I've setup this task queue implementation on a site I host for a customer, it has a cron job
which runs each morning at 2am "/admin/tasks/queue
", this queues up emails to be sent out, "/admin/tasks/email
", and uses cursors
so as to do the queuing in small chunks. For some reason last night /admin/tasks/queue
kept getting run by this code and so sent out my whole quota of emails :/
. Have I done something wrong with this code?
class QueueUpEmail(webapp.RequestHandler):
def post(self):
subscribers = Subscriber.all()
subscribers.filter("verified =", True)
last_cursor = memcache.get('daily_email_cursor')
if last_cursor:
subscribers.with_cursor(last_cursor)
subs = subscribers.fetch(10)
logging.debug("POST - subs count = %i" % len(subs))
if len(subs) < 10:
logging.debug("POST - Less than 10 subscribers in subs")
# Subscribers left is less than 10, don't reschedule the task
for sub in subs:
task = taskqueue.Task(url='/admin/tasks/email', params={'email': sub.emailaddress, 'day': sub.day_no})
task.add("email")
memcache.delete('daily_email_cursor')
else:
logging.debug("POST - Greater than 10 subscibers left in subs - reschedule")
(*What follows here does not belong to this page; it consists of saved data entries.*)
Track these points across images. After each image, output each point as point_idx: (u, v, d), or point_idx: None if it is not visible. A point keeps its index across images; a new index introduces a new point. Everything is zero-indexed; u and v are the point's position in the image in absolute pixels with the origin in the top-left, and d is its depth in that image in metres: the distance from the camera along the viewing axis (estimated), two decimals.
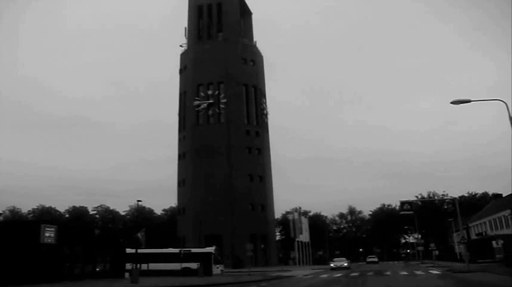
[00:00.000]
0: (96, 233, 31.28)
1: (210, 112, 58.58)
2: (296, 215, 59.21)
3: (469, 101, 17.38)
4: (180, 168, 59.28)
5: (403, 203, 33.14)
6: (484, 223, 60.20)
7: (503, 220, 52.83)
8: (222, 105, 58.10)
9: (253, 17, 71.79)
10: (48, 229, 21.66)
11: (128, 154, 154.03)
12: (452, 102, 17.73)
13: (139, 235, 24.64)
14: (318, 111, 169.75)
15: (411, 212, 35.27)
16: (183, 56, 65.15)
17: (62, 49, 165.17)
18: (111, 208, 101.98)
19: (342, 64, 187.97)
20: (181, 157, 59.47)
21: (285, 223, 75.90)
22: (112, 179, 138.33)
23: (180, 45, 66.22)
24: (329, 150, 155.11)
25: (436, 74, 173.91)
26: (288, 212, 59.72)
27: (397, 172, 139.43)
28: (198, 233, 47.56)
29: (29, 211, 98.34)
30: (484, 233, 57.81)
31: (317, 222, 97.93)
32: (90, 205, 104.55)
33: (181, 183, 58.06)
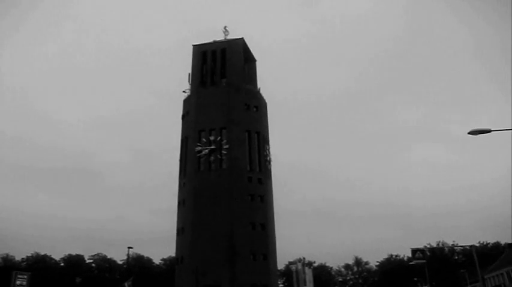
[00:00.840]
0: (78, 281, 29.37)
1: (212, 158, 57.22)
2: (299, 265, 56.73)
3: (489, 131, 16.05)
4: (179, 216, 57.35)
5: (414, 251, 31.31)
6: (502, 274, 57.45)
7: None
8: (224, 151, 56.81)
9: (258, 64, 72.03)
10: (20, 277, 20.28)
11: (132, 204, 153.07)
12: (470, 133, 16.43)
13: (126, 284, 22.99)
14: (321, 166, 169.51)
15: (423, 261, 33.28)
16: (186, 101, 64.65)
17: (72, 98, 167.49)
18: (108, 257, 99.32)
19: (343, 117, 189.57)
20: (180, 204, 57.66)
21: (289, 274, 73.24)
22: (114, 229, 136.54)
23: (183, 91, 65.85)
24: (332, 203, 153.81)
25: (439, 124, 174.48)
26: (290, 263, 57.08)
27: (403, 224, 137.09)
28: (195, 283, 45.15)
29: (23, 258, 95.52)
30: (502, 286, 55.01)
31: (322, 273, 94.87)
32: (88, 254, 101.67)
33: (180, 231, 55.96)
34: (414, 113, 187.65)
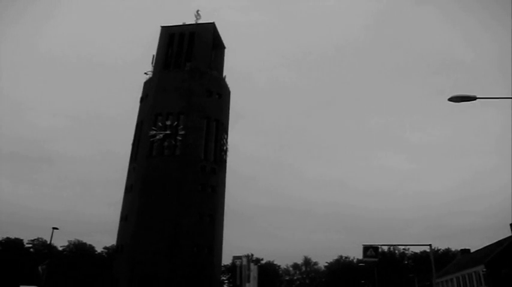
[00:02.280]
0: None
1: (166, 144, 53.71)
2: (244, 260, 53.83)
3: (474, 99, 13.65)
4: (125, 202, 53.50)
5: (366, 248, 28.75)
6: (451, 279, 56.20)
7: (474, 277, 48.91)
8: (179, 137, 53.39)
9: (226, 52, 69.13)
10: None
11: (91, 197, 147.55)
12: (451, 99, 13.97)
13: (39, 268, 19.96)
14: (280, 162, 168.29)
15: (375, 259, 30.67)
16: (146, 84, 61.05)
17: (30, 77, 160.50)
18: (49, 242, 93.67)
19: (306, 117, 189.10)
20: (128, 189, 53.87)
21: (234, 269, 70.34)
22: (65, 219, 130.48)
23: (145, 73, 62.08)
24: (290, 201, 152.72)
25: (398, 133, 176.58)
26: (235, 257, 54.28)
27: (355, 226, 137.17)
28: (131, 273, 41.67)
29: None
30: None
31: (268, 271, 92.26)
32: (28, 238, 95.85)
33: (123, 218, 52.15)
34: (378, 120, 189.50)
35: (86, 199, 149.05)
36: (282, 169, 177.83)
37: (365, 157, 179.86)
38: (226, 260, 60.22)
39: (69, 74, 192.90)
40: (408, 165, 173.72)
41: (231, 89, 63.79)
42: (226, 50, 69.19)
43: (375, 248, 29.23)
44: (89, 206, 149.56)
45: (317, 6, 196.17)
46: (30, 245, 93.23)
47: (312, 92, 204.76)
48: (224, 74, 65.54)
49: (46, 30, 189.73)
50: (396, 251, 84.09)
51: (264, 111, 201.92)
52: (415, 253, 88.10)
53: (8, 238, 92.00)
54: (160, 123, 54.67)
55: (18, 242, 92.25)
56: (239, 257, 53.62)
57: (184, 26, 64.12)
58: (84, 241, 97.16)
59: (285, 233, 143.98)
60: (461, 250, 65.83)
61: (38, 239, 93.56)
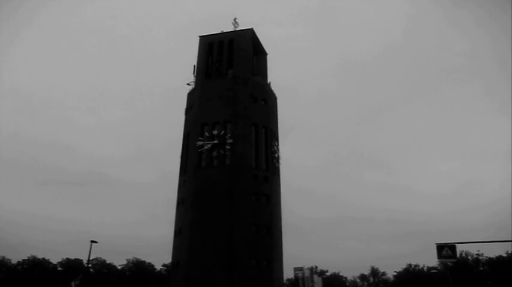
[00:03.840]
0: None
1: (215, 154, 52.25)
2: (307, 272, 50.96)
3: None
4: (177, 216, 52.30)
5: (441, 247, 25.06)
6: None
7: None
8: (227, 147, 51.79)
9: (269, 63, 67.12)
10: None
11: (142, 211, 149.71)
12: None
13: (73, 283, 18.59)
14: (335, 172, 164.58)
15: (453, 260, 26.87)
16: (190, 95, 59.94)
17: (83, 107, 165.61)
18: (108, 262, 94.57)
19: (356, 125, 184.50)
20: (180, 203, 52.64)
21: (297, 282, 67.55)
22: (125, 235, 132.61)
23: (188, 84, 61.00)
24: (349, 210, 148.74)
25: (456, 137, 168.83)
26: (296, 269, 51.57)
27: (422, 232, 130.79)
28: None
29: (18, 262, 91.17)
30: None
31: (334, 283, 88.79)
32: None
33: (177, 233, 50.88)
34: (431, 125, 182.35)
35: (149, 221, 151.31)
36: (338, 179, 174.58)
37: (423, 162, 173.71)
38: (288, 274, 57.50)
39: (115, 100, 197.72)
40: (465, 169, 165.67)
41: (278, 101, 61.68)
42: (269, 59, 67.18)
43: (451, 246, 25.27)
44: (152, 228, 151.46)
45: (354, 15, 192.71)
46: (90, 265, 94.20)
47: (358, 101, 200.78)
48: (268, 80, 63.56)
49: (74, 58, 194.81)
50: (469, 257, 78.25)
51: (313, 122, 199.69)
52: (490, 259, 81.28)
53: (68, 259, 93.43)
54: (207, 134, 53.28)
55: (78, 262, 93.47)
56: (300, 269, 50.89)
57: (222, 34, 62.74)
58: (143, 259, 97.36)
59: (348, 243, 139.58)
60: None
61: (96, 259, 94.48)
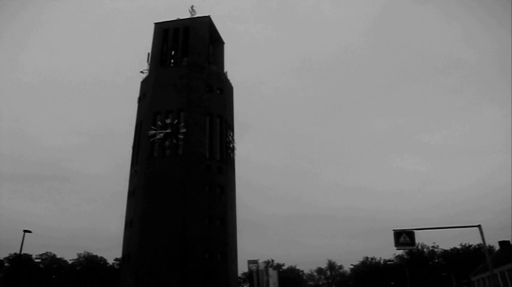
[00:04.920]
0: None
1: (167, 143, 50.48)
2: (262, 265, 49.83)
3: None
4: (128, 207, 50.18)
5: (398, 234, 23.53)
6: (495, 275, 51.55)
7: None
8: (180, 136, 50.08)
9: (227, 59, 65.61)
10: None
11: (97, 204, 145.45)
12: None
13: None
14: (293, 170, 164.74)
15: (412, 247, 25.40)
16: (144, 83, 57.73)
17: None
18: (58, 256, 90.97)
19: (314, 124, 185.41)
20: (131, 194, 50.60)
21: (251, 276, 66.52)
22: (80, 232, 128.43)
23: (141, 72, 58.82)
24: (308, 208, 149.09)
25: (409, 135, 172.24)
26: (250, 262, 50.45)
27: (378, 229, 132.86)
28: (140, 284, 38.34)
29: None
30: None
31: (291, 276, 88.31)
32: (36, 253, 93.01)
33: (127, 225, 48.86)
34: (388, 123, 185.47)
35: (103, 214, 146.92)
36: (296, 177, 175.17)
37: (379, 160, 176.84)
38: (244, 268, 56.21)
39: (68, 91, 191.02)
40: (423, 166, 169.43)
41: (236, 95, 60.33)
42: (227, 53, 65.80)
43: (409, 233, 23.65)
44: (106, 221, 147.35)
45: (314, 14, 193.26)
46: (39, 260, 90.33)
47: (318, 99, 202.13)
48: (225, 70, 62.13)
49: (30, 41, 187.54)
50: (425, 250, 79.21)
51: (271, 120, 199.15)
52: (445, 251, 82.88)
53: (15, 254, 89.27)
54: (159, 123, 51.42)
55: (26, 257, 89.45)
56: (255, 262, 49.63)
57: (178, 21, 60.83)
58: (95, 254, 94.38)
59: (306, 240, 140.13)
60: (500, 242, 59.90)
61: (46, 253, 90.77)
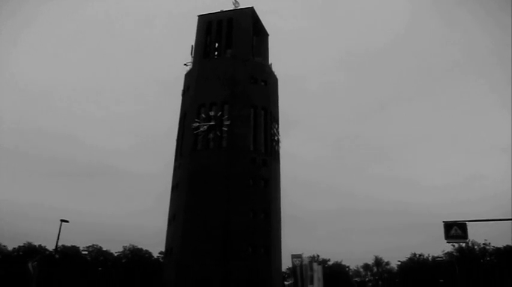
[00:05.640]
0: None
1: (211, 136, 49.77)
2: (306, 260, 48.31)
3: None
4: (172, 201, 49.92)
5: (449, 226, 21.17)
6: None
7: None
8: (224, 128, 49.25)
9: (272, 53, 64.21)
10: None
11: (147, 201, 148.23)
12: None
13: (30, 265, 16.87)
14: (340, 165, 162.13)
15: (465, 240, 22.76)
16: (187, 75, 57.24)
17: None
18: (104, 249, 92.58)
19: (362, 119, 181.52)
20: (174, 188, 50.25)
21: (295, 271, 65.06)
22: (129, 225, 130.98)
23: (185, 64, 58.27)
24: (355, 203, 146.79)
25: (460, 132, 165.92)
26: (294, 256, 48.96)
27: (427, 224, 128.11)
28: (180, 278, 37.74)
29: (14, 248, 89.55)
30: None
31: (336, 272, 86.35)
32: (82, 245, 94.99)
33: (171, 219, 48.53)
34: (437, 118, 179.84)
35: (152, 210, 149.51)
36: (344, 172, 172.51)
37: (429, 156, 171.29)
38: (288, 263, 54.62)
39: (116, 90, 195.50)
40: (474, 161, 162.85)
41: (281, 89, 58.82)
42: (272, 48, 63.97)
43: (460, 225, 21.23)
44: (154, 217, 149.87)
45: (358, 9, 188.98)
46: (86, 253, 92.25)
47: (364, 94, 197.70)
48: (270, 62, 60.72)
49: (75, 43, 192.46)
50: (476, 247, 75.16)
51: (317, 115, 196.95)
52: (498, 248, 77.94)
53: (63, 246, 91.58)
54: (203, 115, 50.75)
55: (74, 249, 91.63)
56: (299, 256, 48.14)
57: (221, 13, 59.98)
58: (140, 247, 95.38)
59: (353, 235, 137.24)
60: None
61: (92, 246, 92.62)
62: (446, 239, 21.82)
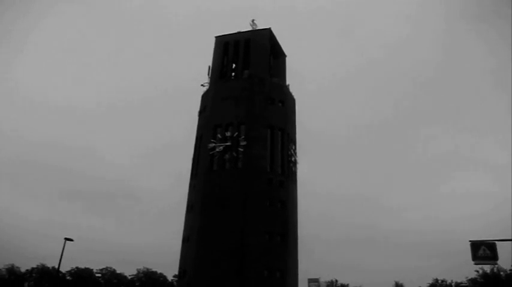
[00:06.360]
0: None
1: (227, 157, 48.98)
2: (324, 285, 46.57)
3: None
4: (186, 222, 48.92)
5: (476, 246, 19.52)
6: None
7: None
8: (240, 149, 48.43)
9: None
10: None
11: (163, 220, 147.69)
12: None
13: (26, 285, 15.28)
14: (352, 194, 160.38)
15: (495, 263, 20.86)
16: (204, 96, 56.96)
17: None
18: (118, 271, 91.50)
19: (380, 146, 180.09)
20: (189, 209, 49.35)
21: None
22: (145, 246, 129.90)
23: (202, 85, 58.10)
24: (373, 232, 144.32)
25: (474, 153, 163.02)
26: (310, 280, 47.29)
27: (448, 252, 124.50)
28: None
29: (27, 270, 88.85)
30: None
31: None
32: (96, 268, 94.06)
33: (185, 241, 47.49)
34: (450, 142, 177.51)
35: (165, 230, 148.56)
36: (356, 202, 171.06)
37: (442, 183, 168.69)
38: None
39: (131, 108, 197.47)
40: (493, 187, 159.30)
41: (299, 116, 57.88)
42: (291, 71, 63.95)
43: (489, 244, 19.54)
44: (168, 237, 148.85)
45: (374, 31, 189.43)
46: (99, 275, 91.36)
47: (369, 112, 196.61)
48: (287, 82, 60.25)
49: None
50: (502, 273, 72.11)
51: (332, 141, 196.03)
52: None
53: (77, 268, 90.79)
54: (219, 135, 50.11)
55: (87, 271, 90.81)
56: (316, 280, 46.47)
57: (239, 33, 59.98)
58: (155, 270, 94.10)
59: (370, 262, 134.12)
60: None
61: (106, 268, 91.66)
62: (473, 260, 20.23)
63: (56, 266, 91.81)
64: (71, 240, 30.37)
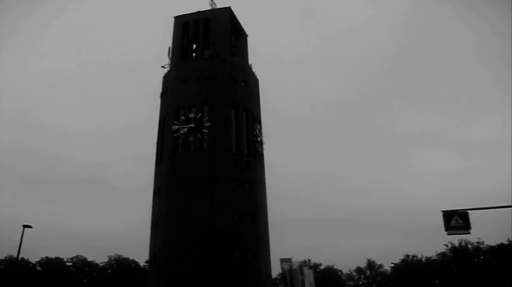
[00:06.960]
0: None
1: (191, 138, 48.33)
2: (296, 264, 46.78)
3: None
4: (154, 207, 48.30)
5: (448, 216, 19.07)
6: None
7: None
8: (205, 130, 47.85)
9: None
10: None
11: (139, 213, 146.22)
12: None
13: None
14: (320, 174, 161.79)
15: (467, 232, 20.34)
16: (165, 78, 55.78)
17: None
18: (89, 259, 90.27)
19: (346, 125, 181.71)
20: (156, 193, 48.71)
21: (284, 275, 63.61)
22: (118, 237, 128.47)
23: (162, 67, 56.82)
24: (343, 211, 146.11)
25: (442, 131, 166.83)
26: (283, 260, 47.61)
27: (418, 230, 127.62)
28: (166, 285, 36.33)
29: None
30: None
31: (329, 276, 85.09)
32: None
33: (154, 225, 46.97)
34: (417, 120, 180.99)
35: (135, 214, 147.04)
36: (324, 182, 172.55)
37: (410, 159, 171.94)
38: (279, 268, 53.17)
39: (92, 88, 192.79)
40: (458, 164, 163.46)
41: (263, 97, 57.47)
42: (254, 53, 63.08)
43: (462, 214, 19.04)
44: (139, 222, 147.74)
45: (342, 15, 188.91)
46: (70, 264, 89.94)
47: (336, 92, 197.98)
48: (250, 62, 59.52)
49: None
50: (469, 246, 74.05)
51: (296, 120, 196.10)
52: (491, 247, 76.81)
53: (47, 257, 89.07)
54: (183, 117, 49.34)
55: (57, 261, 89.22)
56: (288, 260, 46.67)
57: (198, 13, 58.58)
58: (127, 256, 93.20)
59: (343, 243, 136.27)
60: None
61: (77, 256, 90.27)
62: (446, 230, 19.89)
63: (26, 257, 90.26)
64: (30, 227, 29.56)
# Subscribers is 10 or greater, reschedule
for sub in subs:
task = taskqueue.Task(url='/admin/tasks/email', params={'email': sub.emailaddress, 'day': sub.day_no})
task.add("email")
cursor = subscribers.cursor()
memcache.set('daily_email_cursor', cursor)
task = taskqueue.Task(url="/admin/tasks/queue", params={})
task.add("queueup")
I can see a couple of potential problems. First, you store your cursor in memcache, which is not guaranteed to persist anything. If you get a cache miss halfway through your processing, you'll re-send every message again.
Secondly, tasks will get re-tried if they fail for any reason; they're supposed to be designed to be idempotent for this reason. In the case of sending emails, of course, this is nearly impossible, since once a message is sent it can't be rolled back if your task dies for some other reason after sending it. At a minimum, I'd recommend trying to update a "last emailed date" field on each Subscriber entity after sending them the message. This in itself isn't foolproof, of course, since the email send could succeed and the update of the entity could fail after that. It would also add overhead to the whole process, since you'd be doing a write for each subscriber.